The Senate probably will not be able to move as quickly as the House. Senate Finance Committee Chairman Max Baucus, D-Mont., said this week that he wants his committee to vote on an overhaul in June. But Senate Majority Leader Harry Reid, D-Nev., will have to schedule more time for debate in his chamber than House Speaker Nancy Pelosi, D-Calif., will in hers.

And it is unclear whether the bill-writing process in the Senate will be as the expected work of the three House chairmen.

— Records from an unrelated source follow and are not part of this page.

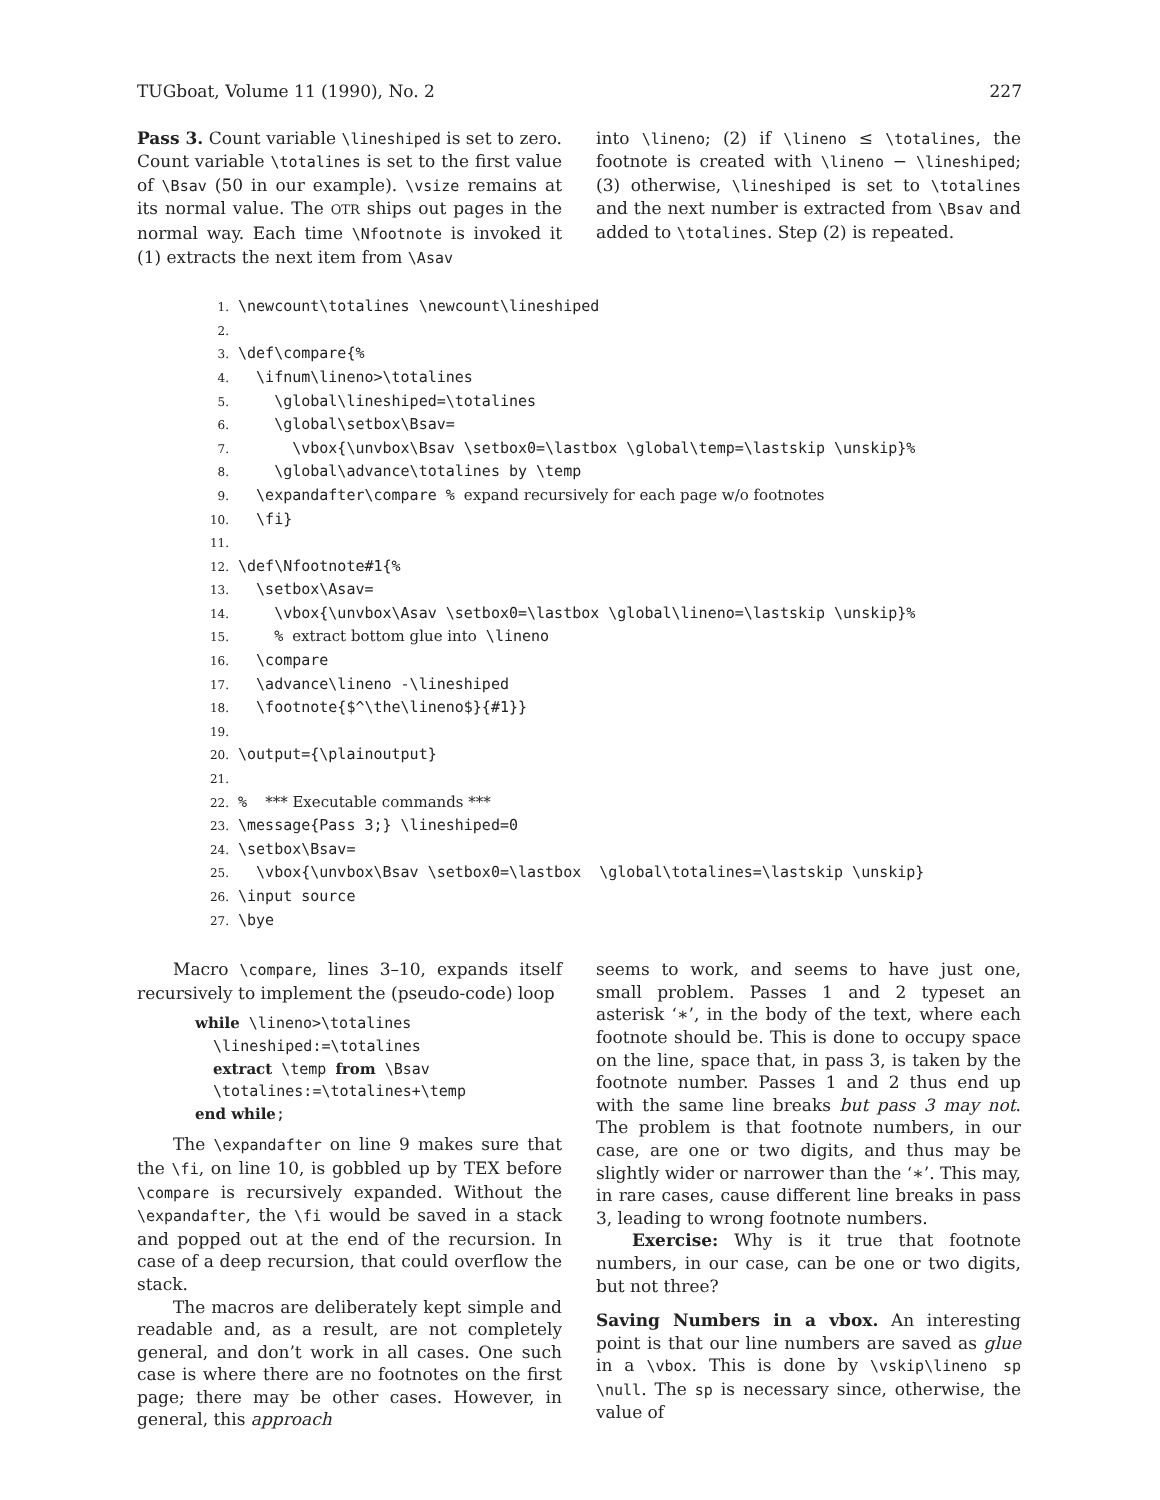TUGboat, Volume 11 (1990), No. 2 227
Pass 3. Count variable \lineshiped is set to zero. Count variable \totalines is set to the first value of \Bsav (50 in our example). \vsize remains at its normal value. The OTR ships out pages in the normal way. Each time \Nfootnote is invoked it (1) extracts the next item from \Asav
into \lineno; (2) if \lineno ≤ \totalines, the footnote is created with \lineno − \lineshiped; (3) otherwise, \lineshiped is set to \totalines and the next number is extracted from \Bsav and added to \totalines. Step (2) is repeated.
1. \newcount\totalines \newcount\lineshiped
2.
3. \def\compare{%
4.   \ifnum\lineno>\totalines
5.     \global\lineshiped=\totalines
6.     \global\setbox\Bsav=
7.       \vbox{\unvbox\Bsav \setbox0=\lastbox \global\temp=\lastskip \unskip}%
8.     \global\advance\totalines by \temp
9.   \expandafter\compare % expand recursively for each page w/o footnotes
10.   \fi}
11.
12. \def\Nfootnote#1{%
13.   \setbox\Asav=
14.     \vbox{\unvbox\Asav \setbox0=\lastbox \global\lineno=\lastskip \unskip}%
15.     % extract bottom glue into \lineno
16.   \compare
17.   \advance\lineno -\lineshiped
18.   \footnote{$^\the\lineno$}{#1}}
19.
20. \output={\plainoutput}
21.
22. %  *** Executable commands ***
23. \message{Pass 3;} \lineshiped=0
24. \setbox\Bsav=
25.   \vbox{\unvbox\Bsav \setbox0=\lastbox  \global\totalines=\lastskip \unskip}
26. \input source
27. \bye
Macro \compare, lines 3–10, expands itself recursively to implement the (pseudo-code) loop
while \lineno>\totalines
\lineshiped:=\totalines
extract \temp from \Bsav
\totalines:=\totalines+\temp
end while;
The \expandafter on line 9 makes sure that the \fi, on line 10, is gobbled up by TEX before \compare is recursively expanded. Without the \expandafter, the \fi would be saved in a stack and popped out at the end of the recursion. In case of a deep recursion, that could overflow the stack.
The macros are deliberately kept simple and readable and, as a result, are not completely general, and don’t work in all cases. One such case is where there are no footnotes on the first page; there may be other cases. However, in general, this approach
seems to work, and seems to have just one, small problem. Passes 1 and 2 typeset an asterisk ‘∗’, in the body of the text, where each footnote should be. This is done to occupy space on the line, space that, in pass 3, is taken by the footnote number. Passes 1 and 2 thus end up with the same line breaks but pass 3 may not. The problem is that footnote numbers, in our case, are one or two digits, and thus may be slightly wider or narrower than the ‘∗’. This may, in rare cases, cause different line breaks in pass 3, leading to wrong footnote numbers.
Exercise: Why is it true that footnote numbers, in our case, can be one or two digits, but not three?
Saving Numbers in a vbox. An interesting point is that our line numbers are saved as glue in a \vbox. This is done by \vskip\lineno sp \null. The sp is necessary since, otherwise, the value of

In the Senate, a health overhaul will have to be approved by Baucus' panel and by the Health, Education, Labor and Pensions (HELP) Committee.

HELP Chairman Edward M. Kennedy, D-Mass., is recuperating from brain cancer in Florida and has not announced even a general timetable for his committee to vote on a bill.

Baucus, who is considered a political moderate compared to the liberal Kennedy, has very specific ideas for an overhaul—outlined in a lengthy "white paper" he released in November—and is rapidly moving ahead with hearings and meetings with health care interests.

A spokesman for Kennedy said the two senators had lunch together March 6 and are "working in concert." A spokeswoman for Baucus pointed to a letter he and Kennedy sent Obama on Feb. 5 "to affirm our continuing commitment to enacting comprehensive health care reform this year."

Baucus meanwhile told a business group that he has set an "ambitious schedule" for a health care overhaul but that it was "necessarily so."

He also invited the group, called the National Business Group for Health, to help him craft a so-called "play or pay" policy in health care. Such a policy would require employers either to offer health insurance to their workers—"play"—or pay the government to help offset the cost of their employees' coverage. Many business lobbies are wary of such an arrangement, which they consider a government mandate.

"My vision for reform is one of shared responsibility," Baucus said in his prepared remarks. "We want to make sure that the system works. And the employer role is a vital part of the system."